КЛЕО (терпеливо, подстегивая): Ну же! Сцапай меня!
Глист неохотно подчиняется.
Клео срывается на бег, держась спиной к Глисту, пытаясь походить на приманку – на кролика, подстегивающего борзую к потаканию охотничьим инстинктам.
Она ускоряет шаг единственно для того, чтобы заставить Глиста бежать быстрее.
НАТ. ОКОЛОТОК ПРИГОРОДНОЙ УЛОЧКИ – ПРОДОЛЖЕНИЕ
Теперь они на той стороне улицы, что оканчивается уже знакомой нам лесной тропой, ведущей к заброшенной школе.

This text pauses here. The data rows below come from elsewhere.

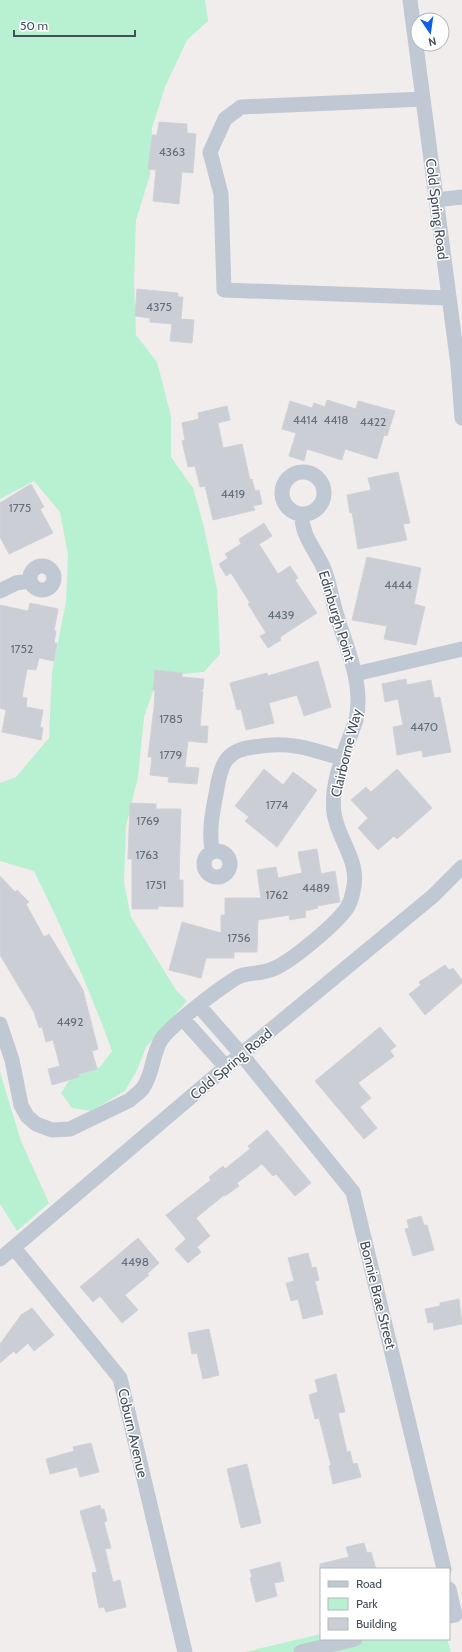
<svg xmlns="http://www.w3.org/2000/svg" width="462" height="1652" viewBox="0 0 462 1652" font-family="Cabin,sans-serif">
	<style>
		.green { fill: #b8f1d2 }
		.building { fill: #cbced5; stroke: #d0d2d9 }
		.lines { fill: none; stroke-linecap: round; stroke-linejoin: round }
		.minor { stroke: #bfc8d3; stroke-width: 15 }
		.labels { text-anchor: middle; stroke-width: 3; stroke-linejoin: round; paint-order: stroke }
		.number-label { font-size: 12px; fill: #666f7a }
		.street-label { font-size: 14px; fill: #444f5b; stroke: #fff }
	</style>
	<rect width="100%" height="100%" fill="#f0edec"/>
	<!-- green -->
	<path class="green" d="M 0,0 L 205,0 L 208,21 L 187,40 L 165,87 L 152,128 L 150,175 L 136,220 L 134,281 L 136,335 L 157,362 L 171,416 L 171,457 L 193,488 L 203,523 L 217,589 L 220,654 L 204,672 L 165,676 L 155,685 L 144,717 L 138,777 L 126,826 L 124,883 L 131,917 L 176,990 L 187,1001 L 146,1047 L 137,1070 L 125,1091 L 91,1111 L 72,1108 L 61,1093 L 72,1076 L 100,1067 L 112,1051 C 90,990 63,930 34,871 L 0,861 L 0,783 L 16,777 L 49,738 L 52,672 L 66,602 L 68,555 L 60,512 L 34,481 L 0,499 Z
		M 0,1072 L 21,1141 L 49,1203 L 17,1231 L 0,1204 Z
		M 321,1634 L 321,1639 L 447,1639 L 451,1652 L 245,1652 Z"/>
	<!-- building -->
	<path class="building" d="M 159,122 L 187,124 L 187,133 L 196,134 L 193,173 L 182,172 L 179,204 L 153,201 L 156,170 L 148,169 L 152,135 L 157,135 Z
		M 137,289 L 178,293 L 178,297 L 183,297 L 181,319 L 194,320 L 192,343 L 170,341 L 172,324 L 150,322 L 150,318 L 135,316 Z
		M 327,400 L 356,409 L 358,401 L 395,411 L 387,436 L 384,435 L 377,459 L 345,449 L 342,460 L 307,449 L 304,461 L 289,456 L 296,433 L 282,429 L 290,401 L 312,408 L 314,403 L 325,407 Z
		M 227,406 L 230,420 L 218,423 L 223,448 L 242,444 L 250,480 L 252,479 L 255,491 L 259,490 L 262,504 L 253,506 L 255,510 L 213,520 L 205,486 L 200,487 L 195,466 L 188,467 L 182,441 L 185,440 L 182,423 L 199,419 L 198,413 Z
		M 398,472 L 410,523 L 403,524 L 407,540 L 358,549 L 352,512 L 350,513 L 347,495 L 371,490 L 368,478 Z
		M 31,484 L 44,507 L 40,509 L 53,533 L 9,554 L 0,537 L 0,503 Z
		M 264,523 L 272,536 L 259,544 L 278,574 L 290,566 L 298,578 L 295,580 L 317,613 L 280,637 L 281,640 L 268,648 L 260,636 L 266,633 L 248,604 L 250,603 L 231,573 L 226,576 L 219,564 L 228,558 L 225,554 L 241,544 L 239,539 Z
		M 367,557 L 421,568 L 414,604 L 425,607 L 416,645 L 384,639 L 387,626 L 352,620 Z
		M 30,603 L 58,609 L 54,631 L 56,631 L 54,643 L 57,643 L 54,661 L 39,658 L 36,670 L 27,669 L 22,697 L 27,698 L 26,707 L 43,710 L 40,727 L 43,728 L 41,740 L 2,732 L 6,710 L 0,708 L 0,605 L 28,611 Z
		M 318,661 L 331,707 L 304,716 L 297,695 L 269,703 L 274,723 L 246,730 L 241,709 L 237,710 L 230,683 L 267,673 L 268,676 Z
		M 155,670 L 182,673 L 182,677 L 204,679 L 203,689 L 199,692 L 203,691 L 200,726 L 208,726 L 207,743 L 188,741 L 185,767 L 199,768 L 197,784 L 168,782 L 169,777 L 150,775 L 152,757 L 148,757 L 154,708 L 155,691 L 153,690 Z
		M 406,679 L 407,685 L 431,680 L 434,698 L 440,697 L 451,752 L 423,757 L 422,750 L 397,755 L 393,727 L 403,725 L 398,699 L 385,702 L 382,684 Z
		M 264,769 L 283,785 L 293,772 L 317,790 L 277,847 L 245,821 L 249,817 L 235,806 Z
		M 397,769 L 432,808 L 397,839 L 394,836 L 378,850 L 358,828 L 368,818 L 351,800 L 366,787 L 371,792 Z
		M 130,803 L 156,804 L 156,809 L 181,809 L 179,880 L 183,880 L 183,907 L 158,906 L 158,909 L 132,909 L 132,859 L 128,859 Z
		M 317,849 L 321,874 L 335,871 L 340,902 L 317,906 L 318,908 L 305,911 L 306,917 L 290,920 L 289,915 L 258,920 L 257,952 L 234,952 L 234,958 L 206,958 L 201,978 L 169,970 L 182,922 L 221,933 L 221,915 L 225,915 L 225,898 L 261,898 L 257,870 L 276,867 L 278,878 L 302,873 L 298,852 Z
		M 0,876 L 15,892 L 17,890 L 29,902 L 26,904 L 44,937 L 49,934 L 83,990 L 98,1049 L 92,1051 L 97,1069 L 79,1074 L 79,1077 L 52,1085 L 48,1069 L 60,1066 L 53,1040 L 46,1042 L 42,1027 L 39,1028 L 34,1012 L 0,955 Z
		M 445,965 L 449,970 L 453,968 L 462,980 L 462,983 L 425,1015 L 409,994 L 421,985 L 419,982 Z
		M 380,1027 L 396,1046 L 390,1051 L 394,1056 L 358,1083 L 371,1098 L 360,1107 L 377,1128 L 364,1139 L 315,1081 Z
		M 267,1130 L 311,1183 L 295,1196 L 276,1174 L 273,1176 L 262,1164 L 237,1183 L 239,1186 L 225,1196 L 224,1195 L 196,1218 L 210,1236 L 197,1247 L 201,1252 L 188,1263 L 175,1249 L 186,1239 L 166,1215 L 211,1180 L 209,1177 L 223,1166 L 225,1169 L 250,1149 L 248,1146 Z
		M 421,1216 L 424,1225 L 427,1225 L 434,1250 L 413,1256 L 405,1229 L 409,1228 L 407,1220 Z
		M 138,1238 L 159,1263 L 147,1274 L 149,1275 L 125,1295 L 138,1310 L 122,1323 L 100,1296 L 93,1302 L 80,1287 Z
		M 308,1253 L 312,1268 L 316,1267 L 319,1280 L 315,1281 L 323,1314 L 303,1319 L 298,1299 L 291,1301 L 286,1283 L 294,1281 L 288,1258 Z
		M 459,1299 L 462,1324 L 434,1330 L 433,1322 L 428,1323 L 425,1309 L 440,1306 L 440,1303 Z
		M 32,1308 L 54,1335 L 34,1351 L 28,1343 L 16,1354 L 14,1351 L 0,1363 L 0,1344 L 21,1315 Z
		M 209,1329 L 219,1375 L 203,1379 L 197,1353 L 192,1354 L 188,1333 Z
		M 336,1374 L 345,1412 L 338,1413 L 347,1452 L 350,1451 L 353,1464 L 357,1463 L 361,1477 L 333,1484 L 329,1466 L 331,1465 L 319,1418 L 315,1419 L 309,1395 L 318,1392 L 315,1380 Z
		M 91,1443 L 99,1472 L 80,1477 L 77,1467 L 50,1474 L 46,1459 L 74,1451 L 73,1447 Z
		M 247,1464 L 261,1523 L 241,1528 L 227,1469 Z
		M 100,1505 L 101,1509 L 104,1509 L 107,1521 L 104,1522 L 111,1548 L 105,1549 L 113,1582 L 120,1580 L 126,1607 L 106,1612 L 104,1607 L 99,1608 L 92,1573 L 97,1572 L 80,1511 Z
		M 364,1543 L 367,1553 L 371,1552 L 376,1569 L 320,1569 L 320,1564 L 349,1557 L 346,1547 Z
		M 280,1562 L 284,1581 L 274,1583 L 277,1596 L 256,1602 L 250,1578 L 252,1577 L 250,1570 Z"/>
	<g class="lines">
		<!-- minor -->
		<path class="minor" d="M 410,0 L 458,365 L 462,418
			M 423,99 L 241,107 L 225,119 L 210,152 L 221,194 L 224,290 L 448,298
			M 436,200 L 462,197
			M282 493a21 21 0 1 1 42 0a21 21 0 1 1-42 0Z
			M30 578a12 12 0 1 1 24 0a12 12 0 1 1-24 0Z
			M 0,591 L 16,583 L 30,581
			M 355,674 L 462,649
			M204 864a13 13 0 1 1 26 0a13 13 0 1 1-26 0Z
			M 212,851 C 209,831 212,814 216,794 C 218,783 219,772 225,762 C 231,752 243,748 254,747 C 290,741 309,748 343,759
			M 199,1006 L 242,1055 L 353,1192 L 444,1569
			M 183,1019 L 226,1067
			M 0,1024 L 12,1060 L 21,1105 L 27,1116 L 36,1124 L 52,1130 L 70,1129 L 130,1100 C 134,1096 139,1093 143,1088 C 153,1074 152,1055 161,1040 C 171,1025 216,991 233,980 C 245,971 257,975 270,970 C 288,965 336,924 347,908 C 350,903 352,897 353,891 C 361,861 338,841 334,813 C 330,782 346,749 356,720 C 364,684 347,650 337,616 C 332,601 330,584 324,569 C 316,550 301,536 302,514
			M 14,1248 L 120,1378 L 185,1652
			M 0,1259 L 226,1067 L 433,896 L 462,867
			M 449,1589 L 455,1615 L 449,1616
			M 301,1652 L 355,1639"/>
	</g>
	<g class="labels">
		<!-- number labels -->
		<g class="number-label">
			<text x="172" y="156">4363</text>
			<text x="159" y="311">4375</text>
			<text x="305" y="424">4414</text>
			<text x="336" y="424">4418</text>
			<text x="373" y="426">4422</text>
			<text x="233" y="498">4419</text>
			<text x="20" y="512">1775</text>
			<text x="398" y="589">4444</text>
			<text x="281" y="619">4439</text>
			<text x="22" y="653">1752</text>
			<text x="171" y="723">1785</text>
			<text x="424" y="731">4470</text>
			<text x="171" y="759">1779</text>
			<text x="277" y="809">1774</text>
			<text x="148" y="825">1769</text>
			<text x="147" y="859">1763</text>
			<text x="156" y="889">1751</text>
			<text x="316" y="892">4489</text>
			<text x="277" y="899">1762</text>
			<text x="239" y="942">1756</text>
			<text x="70" y="1026">4492</text>
			<text x="135" y="1266">4498</text>
		</g>
		<!-- street labels -->
		<g class="street-label">
			<text transform="translate(437 209) rotate(83)" y="5">Cold Spring Road</text>
			<text transform="translate(337 616) rotate(73)" y="5">Edinburgh Point</text>
			<text transform="translate(346 753) rotate(-76)" y="5">Clairborne Way</text>
			<text transform="translate(231 1064) rotate(-40)" y="5">Cold Spring Road</text>
			<text transform="translate(378 1295) rotate(76)" y="5">Bonnie Brae Street</text>
			<text transform="translate(133 1433) rotate(77)" y="5">Coburn Avenue</text>
		</g>
	</g>
	<!-- legend -->
	<rect x="320" y="1568" width="130" height="72" fill="#ffffff" stroke="#b4b9bd"/>
	<rect x="328" y="1581" width="20" height="6" fill="#bfc8d3" stroke="#b4b9bd"/>
	<text x="356" y="1588" font-size="12" fill="#444f5b">Road</text>
	<rect x="328" y="1598" width="20" height="12" fill="#b8f1d2" stroke="#b4b9bd"/>
	<text x="356" y="1608" font-size="12" fill="#444f5b">Park</text>
	<rect x="328" y="1618" width="20" height="12" fill="#cbced5" stroke="#b4b9bd"/>
	<text x="356" y="1628" font-size="12" fill="#444f5b">Building</text>
	<!-- north arrow -->
	<g transform="translate(430 32) rotate(167)"><circle r="19" fill="#ffffff" stroke="#b4b9bd"/>
	<path d="M0-3L7 15L0 10L-7 15Z" fill="#0f5fe7"/>
	<text y="-6" font-size="11" font-weight="bold" text-anchor="middle" fill="#444f5b">N</text>
	</g>
	<!-- scale -->
	<path d="M14 30v6h121v-6" fill="none" stroke="#444f5b" stroke-width="2"/>
	<text x="20" y="30" font-size="12" fill="#444f5b" stroke="#ffffff" stroke-width="3" paint-order="stroke">50 m</text>
</svg>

Круг замкнулся.
Клео пробегает мимо дома, где горит свет. Каждое окно – манящий маяк, приглашение порезвиться.
Глист замедляется, переходя на запинающийся шаг. Он смотрит на дом так, будто может сейчас заглянуть в будущее, увидеть всю кровь, его стараниями прольющуюся на мир… Он снова теряет след Клео – и, пошатываясь, направляется к дому.